When it came time for prom committee elections, Tracy and I ran on a ticket of opulence. We figured all of the reasons that people hated us—our bold music taste, our outlandish clothing—were the same reasons we’d put on a good prom. Even our small-minded classmates had to recognize that. We thought it would be fun to plan a party with a real budget and to make something beautiful. We weren’t New York trust-fund kids. We were in Ontario on a budget, trying to make something magical happen. And we’d stay up late at Tracy’s house, baking pizzas at three in the morning in her kitchen with the marigold curtains that looked like a faded Polaroid, listening to Depeche Mode and Sarah McLachlan’s
Fumbling Towards Ecstasy
and dreaming up ways to make the night bigger. The theme was “A Night on the Orient Express,” and we imagined this amazing around-the-world tour. We’d dress the gym as Paris! We’d convert the hallways into a Turkish market! Forget the fact that the actual Orient Express didn’t travel to most of the places we came up with. This was our prom.
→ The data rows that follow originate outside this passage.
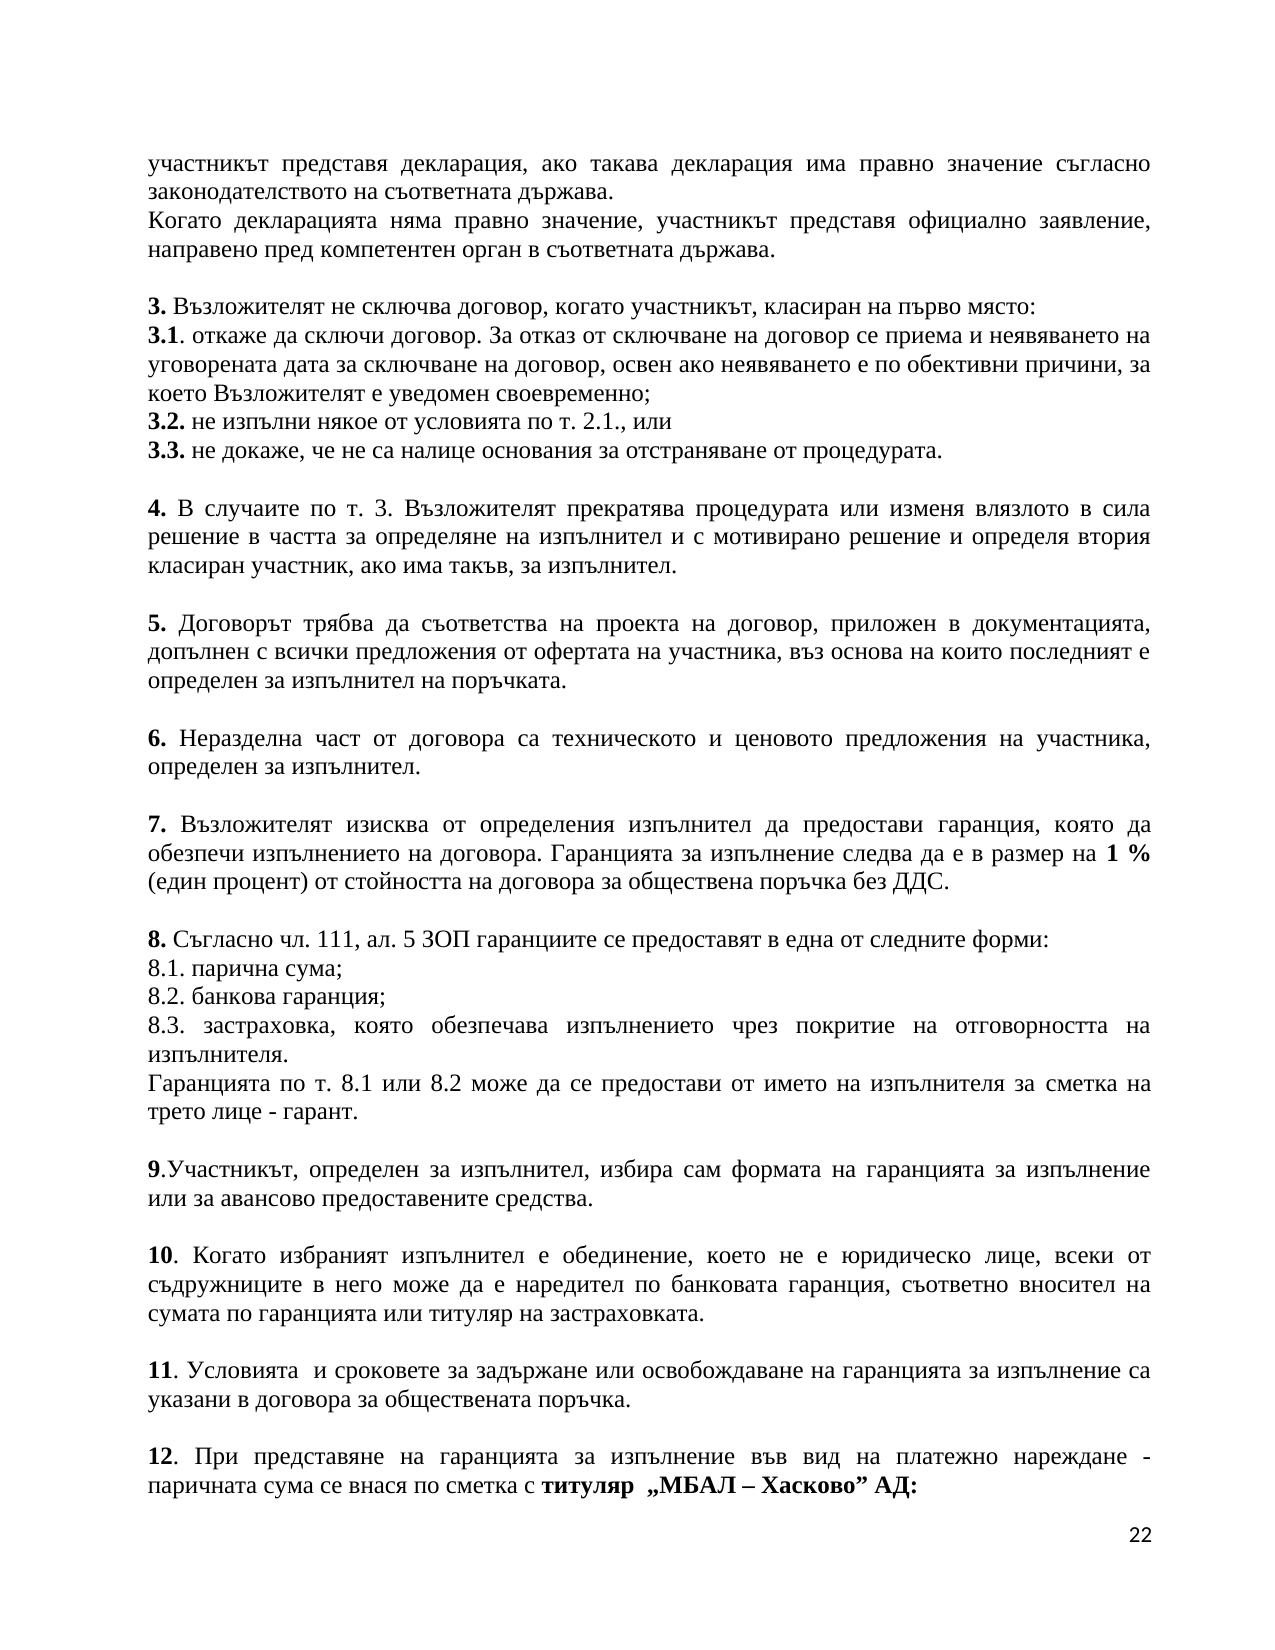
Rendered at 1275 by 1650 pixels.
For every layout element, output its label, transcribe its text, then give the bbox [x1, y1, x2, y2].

text 5. Договорът трябва да съответства на проекта на договор, приложен в документацията, допълнен с всички предложения от офертата на участника, въз основа на които последният е определен за изпълнител на поръчката. [148, 608, 1152, 694]
text 8.1. парична сума; [148, 953, 1152, 981]
text 12. При представяне на гаранцията за изпълнение във вид на платежно нареждане - паричната сума се внася по сметка с титуляр „МБАЛ – Хасково” АД: [148, 1441, 1152, 1499]
text 3.2. не изпълни някое от условията по т. 2.1., или [148, 406, 1152, 435]
text 3.3. не докаже, че не са налице основания за отстраняване от процедурата. [148, 435, 1152, 464]
text 4. В случаите по т. 3. Възложителят прекратява процедурата или изменя влязлото в сила решение в частта за определяне на изпълнител и с мотивирано решение и определя втория класиран участник, ако има такъв, за изпълнител. [148, 493, 1152, 579]
text Гаранцията по т. 8.1 или 8.2 може да се предостави от името на изпълнителя за сметка на трето лице - гарант. [148, 1068, 1152, 1125]
list 11. Условията и сроковете за задържане или освобождаване на гаранцията за изпълнение са указани в договора за обществената поръчка. [148, 1355, 1152, 1413]
list 9.Участникът, определен за изпълнител, избира сам формата на гаранцията за изпълнение или за авансово предоставените средства. [148, 1154, 1152, 1211]
text 8. Съгласно чл. 111, ал. 5 ЗОП гаранциите се предоставят в една от следните форми: [148, 924, 1152, 953]
text 7. Възложителят изисква от определения изпълнител да предостави гаранция, която да обезпечи изпълнението на договора. Гаранцията за изпълнение следва да е в размер на 1 % (един процент) от стойността на договора за обществена поръчка без ДДС. [148, 809, 1152, 895]
text 6. Неразделна част от договора са техническото и ценовото предложения на участника, определен за изпълнител. [148, 723, 1152, 780]
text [148, 148, 1152, 205]
list 10. Когато избраният изпълнител е обединение, което не е юридическо лице, всеки от съдружниците в него може да е наредител по банковата гаранция, съответно вносител на сумата по гаранцията или титуляр на застраховката. [148, 1240, 1152, 1326]
text 8.2. банкова гаранция; [148, 981, 1152, 1010]
text Когато декларацията няма правно значение, участникът представя официално заявление, направено пред компетентен орган в съответната държава. [148, 205, 1152, 263]
text 8.3. застраховка, която обезпечава изпълнението чрез покритие на отговорността на изпълнителя. [148, 1010, 1152, 1068]
text 3. Възложителят не сключва договор, когато участникът, класиран на първо място: [148, 291, 1152, 320]
text 3.1. откаже да сключи договор. За отказ от сключване на договор се приема и неявяването на уговорената дата за сключване на договор, освен ако неявяването е по обективни причини, за което Възложителят е уведомен своевременно; [148, 320, 1152, 406]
Prom night was my first styling job. Tracy asked me to dress her, and while there weren’t yet fashion publicists for me to call, I took it seriously. Tracy and I went to the mall to scout options, browsing the racks at Le Château. After considering many options we bought a knockoff Gianni Versace apron dress like the one Christy Turlington wore in the pages of
Vogue.
I was obsessed with Versace—everything seemed so new, and what he did was the definition of sexy and high fashion. It was so inspirational. And Tracy fit the criteria for a Versace girl—she was tall, thin, and blond, another Barbie in my life. I thought, If I was a girl going to the prom, I’d want to be in Versace and look like Christy Turlington, in a dress inspired by farmer’s overalls but with big medallion closures and a pocket on the front. It was a no-brainer. When we got to Tracy’s house, she tried the silver metallic dress on for her grandmother, who was horrified by the too-short length and promptly pulled out her sewing machine to add a two-inch lace border. Despite her addition, the dress was perfect. And we found just the right open-toed silver metallic shoes to match. They were a size too small, and so on the afternoon of the prom we soaked Tracy’s feet in water, shrinking them just enough to squeeze into the shoes. I had to warn her: Listen up, Cinderella, there will be no taking these shoes off at the prom, even for a minute. Because you’ll never get them back on.

My Super-Sweet Prom
HOW TO DRESS FOR HIGH SCHOOL’S BIG NIGHT OUT—IN SEVEN SIMPLE STEPS
1. Keep your options open.
I know the dream is to wear a gown. But consider wearing a cocktail-length dress. It’s a good way of standing out in the crowd.
2. Be resourceful.
Don’t go where everyone else is going. Check out the vintage stores, or even the Goodwill. You never know what you’ll find.
3. Pick a decade.
Choose a time period that resonates with you.
4. Be age appropriate.
Girls tend to dress a little risqué for the prom. But you’re going to be looking at this photo for the rest of your life. Make sure you don’t look “inexpensive.” And I’m not talking about how much money you’re spending.
5. Do your homework.
What red carpet looks resonate with you? What actress does it well? Who do you want to emulate? Go from that point, instead of wandering around the store being frustrated.
6. Don’t be competitive.
That’s not what the prom is about. Go shopping with your girlfriends. Make it something fun. Do fittings with each other.